# Simplicity Brand CoSleeper "Recall"



## MrsReady2bMama (Mar 6, 2006)

My MIL mentioned this to me today as she was concerned we owned this (we have the Arm's Reach so we are ok). I wanted to pass it along to you all just in case!

NEWS from CPSC
U.S. Consumer Product Safety Commission
Office of Information and Public Affairs Washington, DC 20207

--------------------------------------------------------------------------------
FOR IMMEDIATE RELEASE
August 27, 2008
Release #08-378 CPSC Recall Hotline: (800) 638-2772
CPSC Media Contact: (301) 504-7908

Infants Strangled to Death in Simplicity Bassinets: CPSC Urges Consumers To Stop Using Simplicity 3-in-1 and 4-in-1 Convertible "Close-Sleeper" Models
WASHINGTON, D.C. - The U.S. Consumer Product Safety Commission (CPSC) is urging parents and caregivers to stop using convertible "close-sleeper/bedside sleeper" bassinets manufactured by Simplicity Inc., of Reading, Pa. CPSC has learned that on August 21, 2008, a 5-month-old girl from Shawnee, Kan. was strangled to death when she became entrapped between the bassinet's metal bars. This is the second strangulation death CPSC has learned of in the close-sleeper bassinets. On September 29, 2007, a 4-month-old girl from Noel, Mo. became entrapped in the metal bars of the bassinet and died.

CPSC is issuing this safety alert because SFCA Inc., the company which purchased all of Simplicity Inc.'s assets at public auction in April 2008, has refused to cooperate with the government and recall the products. SFCA maintains that it is not responsible for products previously manufactured by Simplicity Inc.

The Simplicity 3-in-1 and 4-in-1 convertible bassinets contain metal bars spaced farther apart than 2 3/8 inches, which is the maximum distance allowed under the federal crib safety standard. The metal bars are covered by an adjustable fabric flap which is attached by velcro. The fabric is folded down when the bassinet is converted into a bed-side co-sleeping position. If the velcro is not properly re-secured when the flap is adjusted, an infant can slip through the opening and become entrapped in the metal bars and suffocate.
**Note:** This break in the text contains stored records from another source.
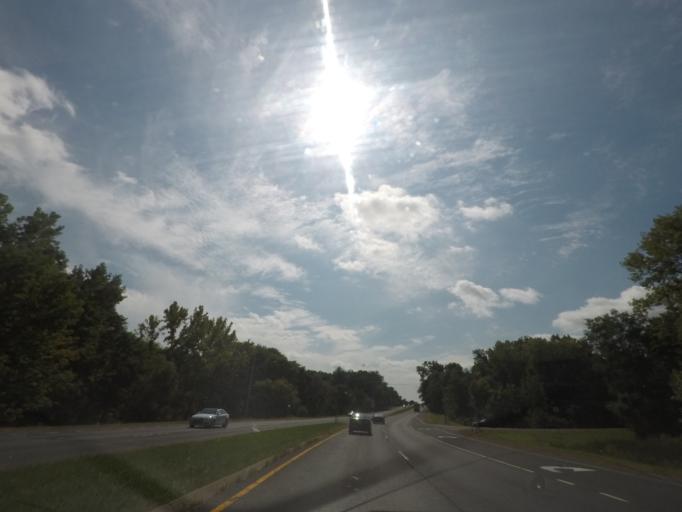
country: US
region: New York
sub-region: Albany County
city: Delmar
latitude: 42.6320
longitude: -73.8513
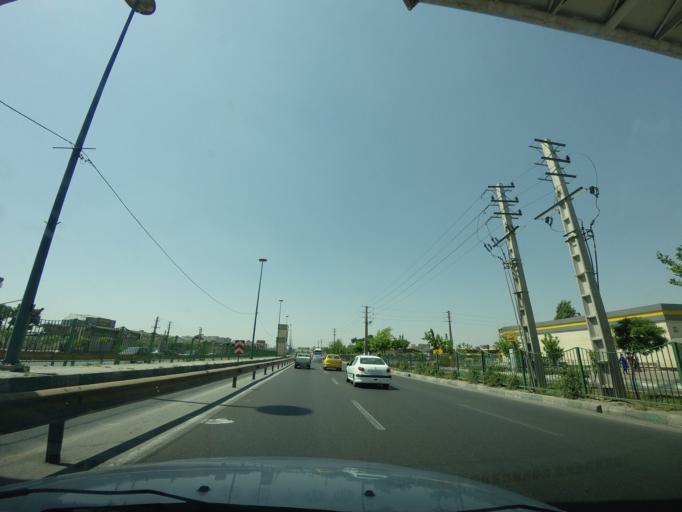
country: IR
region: Tehran
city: Tehran
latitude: 35.6339
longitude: 51.3472
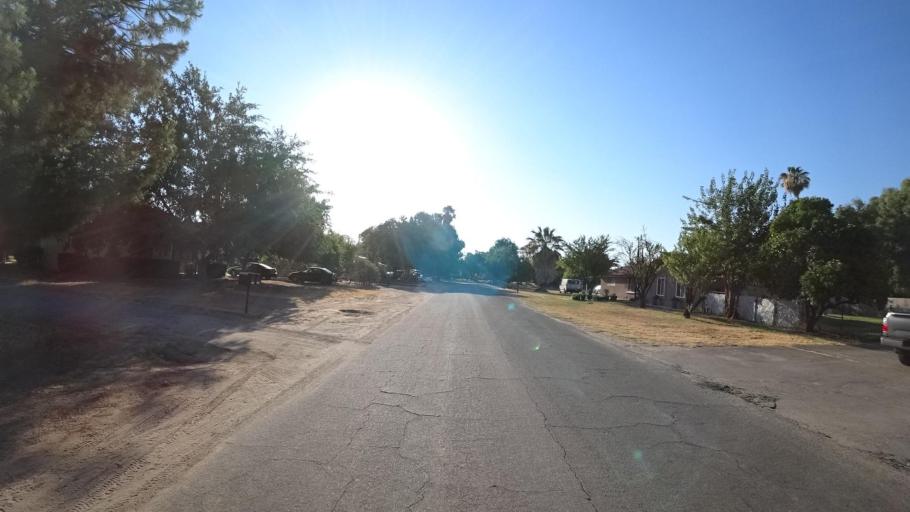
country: US
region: California
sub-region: Fresno County
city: Sunnyside
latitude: 36.7383
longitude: -119.7055
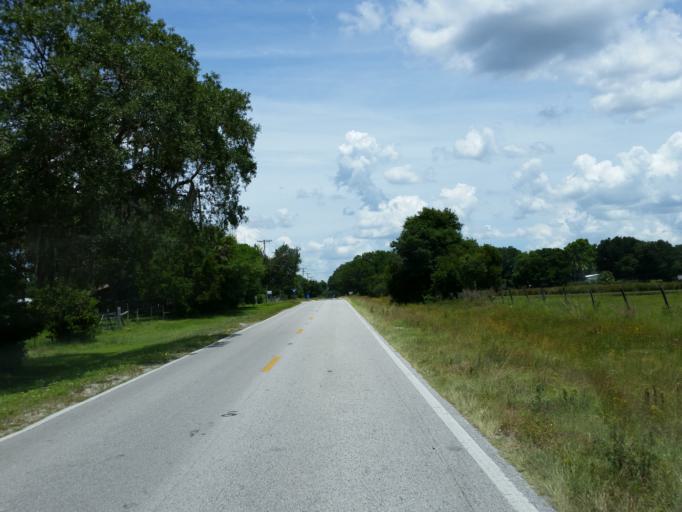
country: US
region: Florida
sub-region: Hillsborough County
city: Dover
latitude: 28.0471
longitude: -82.2265
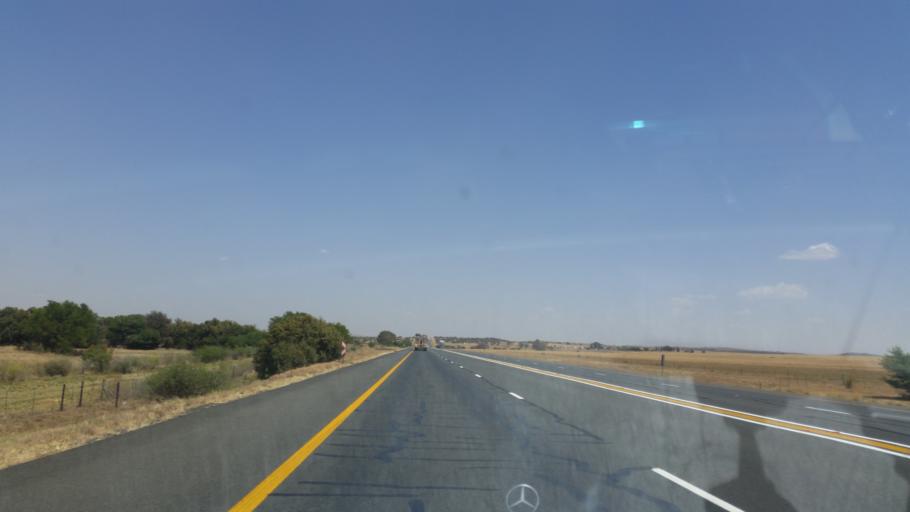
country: ZA
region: Orange Free State
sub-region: Lejweleputswa District Municipality
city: Brandfort
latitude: -28.8946
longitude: 26.4777
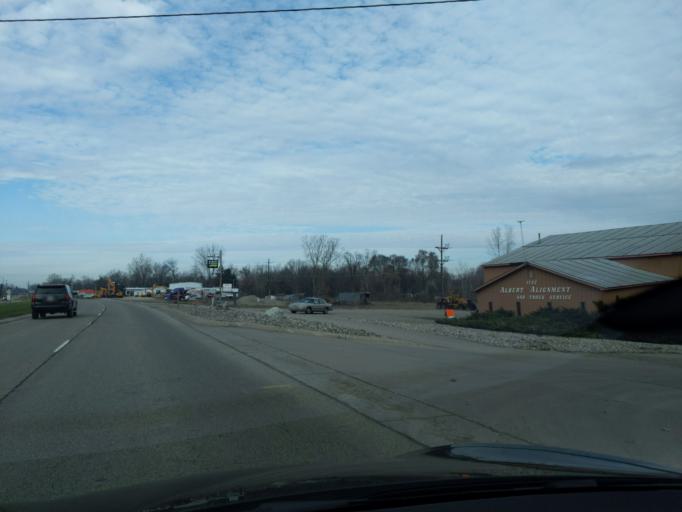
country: US
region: Michigan
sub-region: Ingham County
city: Holt
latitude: 42.6329
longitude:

This warning does not cover bassinets produced in recent months that have fabric permanently attached over the lower bar.

Due to the serious hazard these bassinets pose to babies, CPSC urges all consumers to share this safety warning with day care centers, consignment stores, family and friends to ensure that no child is placed to sleep in a Simplicity convertible bassinet covered by this warning.

The Commission voted, using its new authorities in the Consumer Product Safety Improvement Act, to release this warning upon making a finding that the health and safety of the public require immediate notice.


----------



## JenLove (May 19, 2004)

I had bought this bassinet from a friend (who used it a couple of times) and just realized today that it was a co-sleeper and it was the one recalled! I'm not due until Feb. so I hadn't used it (thank God), but it's going back to the store tomorrow!

ETA: Has anyone heard what the model numbers involved are out of curiosity? I didn't get mine in a box and all I have to go off of is the model number. But it looks exactly like the picture here - http://www.cpsc.gov/cpscpub/prerel/prhtml08/08378.html


----------